WORK REQUEST =>
Throughout the material below, how many lines include the string "changes"? Reply with only the number.
START SUPPLIED DATA
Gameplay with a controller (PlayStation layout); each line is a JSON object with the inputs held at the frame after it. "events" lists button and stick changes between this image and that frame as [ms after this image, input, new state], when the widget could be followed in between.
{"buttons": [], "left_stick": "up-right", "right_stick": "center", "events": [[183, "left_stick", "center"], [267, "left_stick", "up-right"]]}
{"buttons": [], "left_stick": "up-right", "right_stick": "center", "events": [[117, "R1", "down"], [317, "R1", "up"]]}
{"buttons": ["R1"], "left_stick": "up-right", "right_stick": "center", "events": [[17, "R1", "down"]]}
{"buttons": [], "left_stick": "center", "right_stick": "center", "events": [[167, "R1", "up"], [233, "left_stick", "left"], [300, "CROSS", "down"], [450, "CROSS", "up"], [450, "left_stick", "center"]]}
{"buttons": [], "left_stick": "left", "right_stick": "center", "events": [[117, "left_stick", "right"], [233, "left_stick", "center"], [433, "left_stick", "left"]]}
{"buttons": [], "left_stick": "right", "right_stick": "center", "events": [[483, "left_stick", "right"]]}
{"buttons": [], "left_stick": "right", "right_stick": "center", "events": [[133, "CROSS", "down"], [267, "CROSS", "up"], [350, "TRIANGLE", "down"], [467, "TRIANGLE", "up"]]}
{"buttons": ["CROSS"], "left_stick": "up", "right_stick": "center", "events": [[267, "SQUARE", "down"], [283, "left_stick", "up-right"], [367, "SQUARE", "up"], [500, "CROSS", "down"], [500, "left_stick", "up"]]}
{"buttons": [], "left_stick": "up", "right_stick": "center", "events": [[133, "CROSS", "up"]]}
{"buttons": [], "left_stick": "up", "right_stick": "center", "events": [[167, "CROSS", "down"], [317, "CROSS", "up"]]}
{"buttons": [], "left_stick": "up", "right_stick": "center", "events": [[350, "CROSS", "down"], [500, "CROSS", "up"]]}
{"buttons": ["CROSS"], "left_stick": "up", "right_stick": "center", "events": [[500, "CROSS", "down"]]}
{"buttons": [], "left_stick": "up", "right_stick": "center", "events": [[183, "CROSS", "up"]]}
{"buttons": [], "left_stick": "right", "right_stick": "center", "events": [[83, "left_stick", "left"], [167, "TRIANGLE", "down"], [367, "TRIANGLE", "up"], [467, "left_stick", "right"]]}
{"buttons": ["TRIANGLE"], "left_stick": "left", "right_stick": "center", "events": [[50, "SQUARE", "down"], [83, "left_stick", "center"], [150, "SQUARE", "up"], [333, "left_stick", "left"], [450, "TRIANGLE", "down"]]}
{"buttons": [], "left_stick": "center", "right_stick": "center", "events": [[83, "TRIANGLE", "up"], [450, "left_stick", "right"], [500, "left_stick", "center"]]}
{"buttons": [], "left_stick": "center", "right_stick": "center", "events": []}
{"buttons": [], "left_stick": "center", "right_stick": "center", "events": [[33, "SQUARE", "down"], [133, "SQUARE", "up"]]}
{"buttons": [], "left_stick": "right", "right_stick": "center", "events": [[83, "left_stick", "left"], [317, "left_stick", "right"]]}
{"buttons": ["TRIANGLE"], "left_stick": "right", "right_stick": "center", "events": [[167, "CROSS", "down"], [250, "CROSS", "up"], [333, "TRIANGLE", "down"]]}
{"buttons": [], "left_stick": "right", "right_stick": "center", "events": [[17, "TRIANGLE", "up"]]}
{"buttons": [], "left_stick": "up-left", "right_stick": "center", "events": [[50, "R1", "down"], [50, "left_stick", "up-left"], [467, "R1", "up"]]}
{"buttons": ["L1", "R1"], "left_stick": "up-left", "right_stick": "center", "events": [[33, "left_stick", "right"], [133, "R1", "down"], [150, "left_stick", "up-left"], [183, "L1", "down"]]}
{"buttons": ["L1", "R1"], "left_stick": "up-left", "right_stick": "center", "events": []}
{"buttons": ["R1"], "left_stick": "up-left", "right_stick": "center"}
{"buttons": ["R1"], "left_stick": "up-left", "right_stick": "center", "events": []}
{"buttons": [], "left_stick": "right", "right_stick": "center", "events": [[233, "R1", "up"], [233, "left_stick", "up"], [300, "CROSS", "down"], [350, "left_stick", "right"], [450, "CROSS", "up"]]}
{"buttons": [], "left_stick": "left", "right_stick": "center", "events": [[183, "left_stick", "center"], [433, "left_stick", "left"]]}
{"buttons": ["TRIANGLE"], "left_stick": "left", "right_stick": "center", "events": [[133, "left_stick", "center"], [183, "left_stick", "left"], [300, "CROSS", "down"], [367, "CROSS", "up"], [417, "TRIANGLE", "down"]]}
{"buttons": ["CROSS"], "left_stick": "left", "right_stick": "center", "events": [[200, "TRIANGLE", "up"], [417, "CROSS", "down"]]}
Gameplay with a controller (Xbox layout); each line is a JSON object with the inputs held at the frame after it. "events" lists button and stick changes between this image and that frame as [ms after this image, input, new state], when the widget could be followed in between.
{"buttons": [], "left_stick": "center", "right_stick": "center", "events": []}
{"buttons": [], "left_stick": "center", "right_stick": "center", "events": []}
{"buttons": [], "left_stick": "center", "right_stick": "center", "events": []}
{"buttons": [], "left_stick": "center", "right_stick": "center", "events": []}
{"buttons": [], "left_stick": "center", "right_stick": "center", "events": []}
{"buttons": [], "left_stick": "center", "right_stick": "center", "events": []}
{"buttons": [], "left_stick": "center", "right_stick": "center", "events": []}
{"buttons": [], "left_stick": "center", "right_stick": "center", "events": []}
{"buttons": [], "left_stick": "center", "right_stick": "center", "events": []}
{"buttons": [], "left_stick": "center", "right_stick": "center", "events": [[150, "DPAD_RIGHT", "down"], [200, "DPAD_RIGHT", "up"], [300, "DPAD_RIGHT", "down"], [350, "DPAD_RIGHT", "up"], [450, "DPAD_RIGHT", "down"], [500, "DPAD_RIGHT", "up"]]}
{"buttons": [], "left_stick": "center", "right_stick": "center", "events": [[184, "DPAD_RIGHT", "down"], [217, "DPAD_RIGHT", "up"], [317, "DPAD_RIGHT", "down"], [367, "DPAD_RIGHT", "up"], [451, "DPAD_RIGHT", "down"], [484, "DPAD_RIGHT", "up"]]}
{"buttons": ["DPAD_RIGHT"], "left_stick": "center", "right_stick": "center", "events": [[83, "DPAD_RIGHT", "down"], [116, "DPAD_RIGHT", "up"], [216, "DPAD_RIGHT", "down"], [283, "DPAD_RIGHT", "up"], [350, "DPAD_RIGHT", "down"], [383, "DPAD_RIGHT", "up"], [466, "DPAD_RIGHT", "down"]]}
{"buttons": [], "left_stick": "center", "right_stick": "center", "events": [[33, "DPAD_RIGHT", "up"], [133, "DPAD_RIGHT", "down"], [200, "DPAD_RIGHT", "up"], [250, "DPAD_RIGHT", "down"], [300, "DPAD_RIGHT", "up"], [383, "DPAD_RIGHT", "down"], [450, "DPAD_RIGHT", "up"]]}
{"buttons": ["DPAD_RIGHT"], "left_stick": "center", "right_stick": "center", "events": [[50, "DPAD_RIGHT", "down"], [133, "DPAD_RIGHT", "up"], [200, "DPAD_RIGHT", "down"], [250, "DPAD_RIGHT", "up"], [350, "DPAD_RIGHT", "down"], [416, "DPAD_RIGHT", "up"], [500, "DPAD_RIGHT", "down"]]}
END SUPPLIED DATA
SOLUTION FOR THIS EXERCISE =>
2